*EXERCISE DATA*
※

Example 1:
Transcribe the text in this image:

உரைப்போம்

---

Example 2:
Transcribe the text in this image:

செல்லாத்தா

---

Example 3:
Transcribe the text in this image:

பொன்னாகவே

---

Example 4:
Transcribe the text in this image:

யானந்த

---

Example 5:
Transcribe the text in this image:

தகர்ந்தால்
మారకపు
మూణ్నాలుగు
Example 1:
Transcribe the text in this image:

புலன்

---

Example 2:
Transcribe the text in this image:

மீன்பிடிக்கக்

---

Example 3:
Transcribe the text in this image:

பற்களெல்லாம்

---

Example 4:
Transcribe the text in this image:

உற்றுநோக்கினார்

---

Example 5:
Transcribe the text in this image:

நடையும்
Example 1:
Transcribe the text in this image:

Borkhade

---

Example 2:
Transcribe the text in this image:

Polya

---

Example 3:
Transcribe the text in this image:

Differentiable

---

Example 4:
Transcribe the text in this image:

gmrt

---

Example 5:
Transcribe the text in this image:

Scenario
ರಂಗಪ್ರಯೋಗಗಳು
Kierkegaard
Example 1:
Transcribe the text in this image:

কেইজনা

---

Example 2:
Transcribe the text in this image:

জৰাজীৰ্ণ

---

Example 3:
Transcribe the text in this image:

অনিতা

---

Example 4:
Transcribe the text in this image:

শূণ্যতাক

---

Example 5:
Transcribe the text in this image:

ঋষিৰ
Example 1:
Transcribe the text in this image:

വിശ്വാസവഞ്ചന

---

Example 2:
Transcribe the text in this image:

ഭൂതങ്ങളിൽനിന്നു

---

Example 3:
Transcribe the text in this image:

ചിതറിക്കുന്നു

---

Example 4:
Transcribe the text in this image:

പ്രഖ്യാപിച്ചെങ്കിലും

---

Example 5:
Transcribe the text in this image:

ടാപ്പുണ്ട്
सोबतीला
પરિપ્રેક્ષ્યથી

※

*EXERCISE DIRECTIONS*
Copy out the full listing so that each line matches exactly.

*EXERCISE RESPONSE*
Example 1:
Transcribe the text in this image:

உரைப்போம்

---

Example 2:
Transcribe the text in this image:

செல்லாத்தா

---

Example 3:
Transcribe the text in this image:

பொன்னாகவே

---

Example 4:
Transcribe the text in this image:

யானந்த

---

Example 5:
Transcribe the text in this image:

தகர்ந்தால்
మారకపు
మూణ్నాలుగు
Example 1:
Transcribe the text in this image:

புலன்

---

Example 2:
Transcribe the text in this image:

மீன்பிடிக்கக்

---

Example 3:
Transcribe the text in this image:

பற்களெல்லாம்

---

Example 4:
Transcribe the text in this image:

உற்றுநோக்கினார்

---

Example 5:
Transcribe the text in this image:

நடையும்
Example 1:
Transcribe the text in this image:

Borkhade

---

Example 2:
Transcribe the text in this image:

Polya

---

Example 3:
Transcribe the text in this image:

Differentiable

---

Example 4:
Transcribe the text in this image:

gmrt

---

Example 5:
Transcribe the text in this image:

Scenario
ರಂಗಪ್ರಯೋಗಗಳು
Kierkegaard
Example 1:
Transcribe the text in this image:

কেইজনা

---

Example 2:
Transcribe the text in this image:

জৰাজীৰ্ণ

---

Example 3:
Transcribe the text in this image:

অনিতা

---

Example 4:
Transcribe the text in this image:

শূণ্যতাক

---

Example 5:
Transcribe the text in this image:

ঋষিৰ
Example 1:
Transcribe the text in this image:

വിശ്വാസവഞ്ചന

---

Example 2:
Transcribe the text in this image:

ഭൂതങ്ങളിൽനിന്നു

---

Example 3:
Transcribe the text in this image:

ചിതറിക്കുന്നു

---

Example 4:
Transcribe the text in this image:

പ്രഖ്യാപിച്ചെങ്കിലും

---

Example 5:
Transcribe the text in this image:

ടാപ്പുണ്ട്
सोबतीला
પરિપ્રેક્ષ્યથી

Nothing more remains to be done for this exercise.